Among these myriad bits of lost wisdom, one stands out: It is the story, told in chapter 14, of a one-eyed, Irish surgeon named Denis Burkitt, who taught the world how powerful true scientific collaboration can be. Far-flung investigators, working together, unraveled a cancer mystery that no single scientist would ever have solved on his own. The tale in this chapter took place half a century and half a world away, but its lesson remains as essential today as ever.
Part Four, notably, is the shortest section of the book. It contains but one chapter (“Matterhorn”), where I have tried to lay out a way forward in our century-old cancer crusade. It may seem to some that a three-hundred-page history of how and why we have failed in the war on cancer ought to be balanced by more than a single, brief chapter for the proposed solution. There may seem to be something cowardly in spending so much time dissecting a broken system without also offering a litany of concrete “fixes.” Over the past several years, I have felt that way many times myself.

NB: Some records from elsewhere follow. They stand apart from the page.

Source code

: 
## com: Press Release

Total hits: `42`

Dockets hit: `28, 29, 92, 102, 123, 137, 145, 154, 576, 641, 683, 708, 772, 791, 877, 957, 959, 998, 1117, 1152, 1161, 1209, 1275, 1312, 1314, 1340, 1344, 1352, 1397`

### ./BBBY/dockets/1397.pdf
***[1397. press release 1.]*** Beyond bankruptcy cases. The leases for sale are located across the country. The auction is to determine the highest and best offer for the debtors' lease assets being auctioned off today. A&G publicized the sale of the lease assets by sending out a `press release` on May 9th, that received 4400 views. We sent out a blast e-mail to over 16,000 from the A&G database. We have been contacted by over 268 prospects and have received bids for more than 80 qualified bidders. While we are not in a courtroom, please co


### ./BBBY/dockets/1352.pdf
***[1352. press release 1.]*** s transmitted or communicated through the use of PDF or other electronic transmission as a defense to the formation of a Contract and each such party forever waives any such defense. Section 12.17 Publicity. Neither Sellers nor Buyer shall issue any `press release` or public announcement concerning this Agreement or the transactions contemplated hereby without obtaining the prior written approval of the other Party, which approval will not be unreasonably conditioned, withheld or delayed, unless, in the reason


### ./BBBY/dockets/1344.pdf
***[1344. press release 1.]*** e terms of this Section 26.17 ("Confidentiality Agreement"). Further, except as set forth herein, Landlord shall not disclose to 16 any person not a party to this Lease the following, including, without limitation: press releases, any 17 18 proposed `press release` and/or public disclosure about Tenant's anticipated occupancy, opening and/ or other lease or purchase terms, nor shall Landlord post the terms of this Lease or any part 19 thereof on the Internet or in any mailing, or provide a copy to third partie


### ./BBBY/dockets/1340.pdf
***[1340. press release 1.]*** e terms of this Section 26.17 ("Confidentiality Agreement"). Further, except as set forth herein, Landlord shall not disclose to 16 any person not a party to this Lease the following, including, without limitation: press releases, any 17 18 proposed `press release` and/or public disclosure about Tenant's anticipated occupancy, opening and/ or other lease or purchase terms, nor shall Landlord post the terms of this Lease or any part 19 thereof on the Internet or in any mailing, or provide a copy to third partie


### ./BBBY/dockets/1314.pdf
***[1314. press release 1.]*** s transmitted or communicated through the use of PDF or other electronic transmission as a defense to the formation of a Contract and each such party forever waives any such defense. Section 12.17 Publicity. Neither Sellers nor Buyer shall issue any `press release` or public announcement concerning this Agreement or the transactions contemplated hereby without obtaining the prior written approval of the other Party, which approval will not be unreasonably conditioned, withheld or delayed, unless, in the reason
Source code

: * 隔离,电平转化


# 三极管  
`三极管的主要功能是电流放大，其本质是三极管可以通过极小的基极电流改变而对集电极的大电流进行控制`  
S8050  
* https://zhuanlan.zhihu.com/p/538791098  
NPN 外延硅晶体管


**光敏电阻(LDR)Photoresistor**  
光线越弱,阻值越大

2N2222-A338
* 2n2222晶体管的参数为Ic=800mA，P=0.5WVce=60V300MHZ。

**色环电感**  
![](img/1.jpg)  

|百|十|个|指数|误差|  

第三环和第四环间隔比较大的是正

But then, as will have been made clear by then, I hope, the route to victory in the cancer war is not as complex as it might seem. It does not require another act of Congress—a thousand-page bill forming new committees, oversight boards, and complicated mandates. Nor does it necessarily take a huge influx of taxpayer money to create a system that encourages researchers to think in novel ways, to share ideas more freely, and to take more entrepreneurial leaps in their scientific exploration. What is needed to reach this goal is a different sort of political will: a fierce public commitment to undo the incentives, rules, and daily practices that don’t work. Many of them are so entrenched that it will take an army of citizen–scientists and warrior patients to remove them. It will take even more public will to pursue an authentic “war” on cancer, one that honestly lays out the mission and follows a coordinated plan to achieve it.
Mustering a nation’s will is no easy aim. Summoning it depends first on telling the truth about the cancer burden today, and what the future holds as the American population continues to expand and age. Admittedly, some people will have a difficult time accepting such a blunt message. Grateful survivors may reflect upon their own victories and conclude that the effort is not failing at all.

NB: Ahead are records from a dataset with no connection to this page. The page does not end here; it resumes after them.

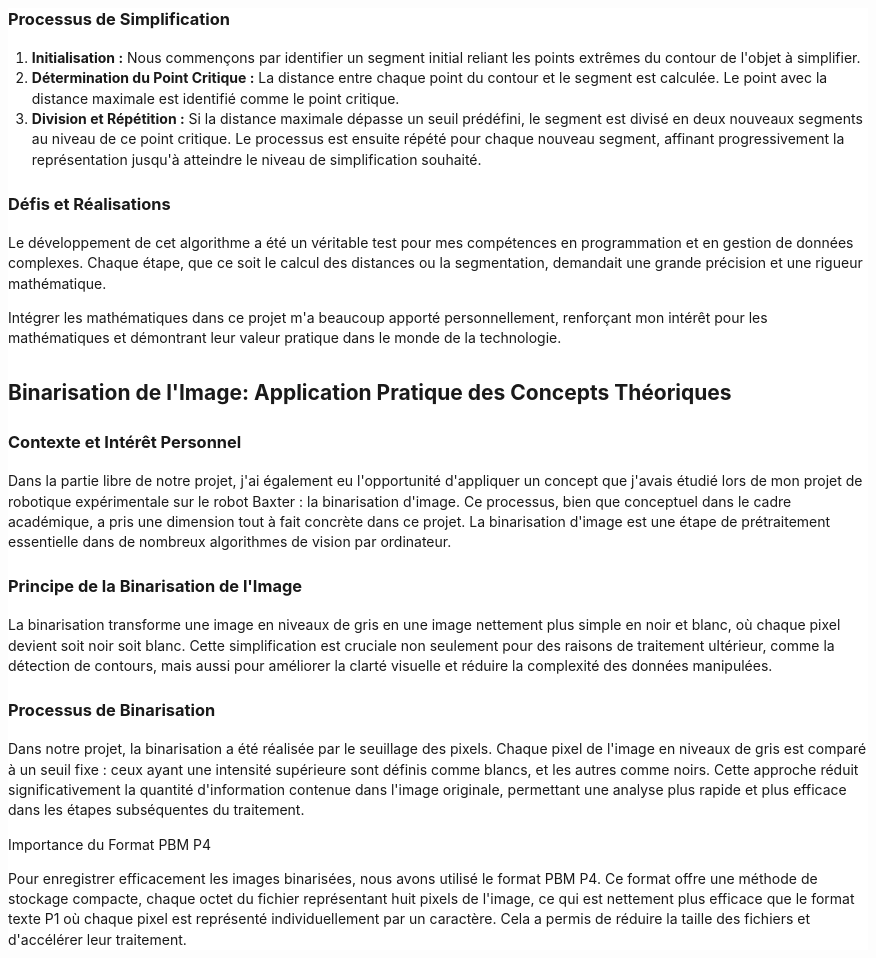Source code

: ### Processus de Simplification

1. **Initialisation :** Nous commençons par identifier un segment initial reliant les points extrêmes du contour de l'objet à simplifier.
2. **Détermination du Point Critique :** La distance entre chaque point du contour et le segment est calculée. Le point avec la distance maximale est identifié comme le point critique.
3. **Division et Répétition :** Si la distance maximale dépasse un seuil prédéfini, le segment est divisé en deux nouveaux segments au niveau de ce point critique. Le processus est ensuite répété pour chaque nouveau segment, affinant progressivement la représentation jusqu'à atteindre le niveau de simplification souhaité.

### Défis et Réalisations

Le développement de cet algorithme a été un véritable test pour mes compétences en programmation et en gestion de données complexes. Chaque étape, que ce soit le calcul des distances ou la segmentation, demandait une grande précision et une rigueur mathématique.

Intégrer les mathématiques dans ce projet m'a beaucoup apporté personnellement, renforçant mon intérêt pour les mathématiques et démontrant leur valeur pratique dans le monde de la technologie.

## Binarisation de l'Image: Application Pratique des Concepts Théoriques

### Contexte et Intérêt Personnel

Dans la partie libre de notre projet, j'ai  également eu l'opportunité d'appliquer un concept que j'avais étudié lors de mon projet de robotique expérimentale sur le robot Baxter : la binarisation d'image. Ce processus, bien que conceptuel dans le cadre académique, a pris une dimension tout à fait concrète dans ce projet. La binarisation d'image est une étape de prétraitement essentielle dans de nombreux algorithmes de vision par ordinateur.

### Principe de la Binarisation de l'Image

La binarisation transforme une image en niveaux de gris en une image nettement plus simple en noir et blanc, où chaque pixel devient soit noir soit blanc. Cette simplification est cruciale non seulement pour des raisons de traitement ultérieur, comme la détection de contours, mais aussi pour améliorer la clarté visuelle et réduire la complexité des données manipulées.

### Processus de Binarisation

Dans notre projet, la binarisation a été réalisée par le seuillage des pixels. Chaque pixel de l'image en niveaux de gris est comparé à un seuil fixe : ceux ayant une intensité supérieure sont définis comme blancs, et les autres comme noirs. Cette approche réduit significativement la quantité d'information contenue dans l'image originale, permettant une analyse plus rapide et plus efficace dans les étapes subséquentes du traitement.

Importance du Format PBM P4

Pour enregistrer efficacement les images binarisées, nous avons utilisé le format PBM P4. Ce format offre une méthode de stockage compacte, chaque octet du fichier représentant huit pixels de l'image, ce qui est nettement plus efficace que le format texte P1 où chaque pixel est représenté individuellement par un caractère. Cela a permis de réduire la taille des fichiers et d'accélérer leur traitement.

Each rescued life, certainly, is a victory over cancer that ought to be celebrated. But the fact that there are millions of cancer survivors does not validate our approach in the anticancer campaign—any more than a growing number of soldiers returning from the front suggests a war is being won. All it really means is that more people have been sent into battle.
Others may contend that reporting on the lack of progress made against cancer steals precious hope from those who need it most. With each life saved, with each report of success, they say, comes renewed hope for those newly diagnosed, and for their loved ones.

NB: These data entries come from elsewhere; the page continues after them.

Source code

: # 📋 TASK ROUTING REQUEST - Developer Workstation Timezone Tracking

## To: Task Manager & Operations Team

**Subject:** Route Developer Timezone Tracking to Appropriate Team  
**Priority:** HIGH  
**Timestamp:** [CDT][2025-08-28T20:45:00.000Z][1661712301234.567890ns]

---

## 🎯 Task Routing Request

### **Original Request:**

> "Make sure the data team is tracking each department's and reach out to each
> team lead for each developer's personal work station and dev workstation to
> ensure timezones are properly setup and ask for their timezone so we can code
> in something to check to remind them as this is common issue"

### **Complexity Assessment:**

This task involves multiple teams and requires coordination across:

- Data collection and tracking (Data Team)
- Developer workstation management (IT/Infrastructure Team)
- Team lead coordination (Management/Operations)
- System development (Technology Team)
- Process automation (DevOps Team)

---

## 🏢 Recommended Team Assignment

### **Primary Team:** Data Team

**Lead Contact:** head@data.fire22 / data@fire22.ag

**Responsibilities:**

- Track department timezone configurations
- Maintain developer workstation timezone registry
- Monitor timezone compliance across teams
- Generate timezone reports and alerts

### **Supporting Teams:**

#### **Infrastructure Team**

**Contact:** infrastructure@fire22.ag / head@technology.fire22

I do not dispute the raw power of hope. I have felt it myself, believed in its magic to help me through my own bout with cancer long ago. I have seen my mother rely on it, wield it, call it forth in the darkest hours of her own fight. None of us, perhaps, could live without it.
But for hope to be more than mere wishing, it needs vision; it needs a commitment of will; it needs a clear perspective on where we are and where we need to go.
And for that, it helps to know how we got here.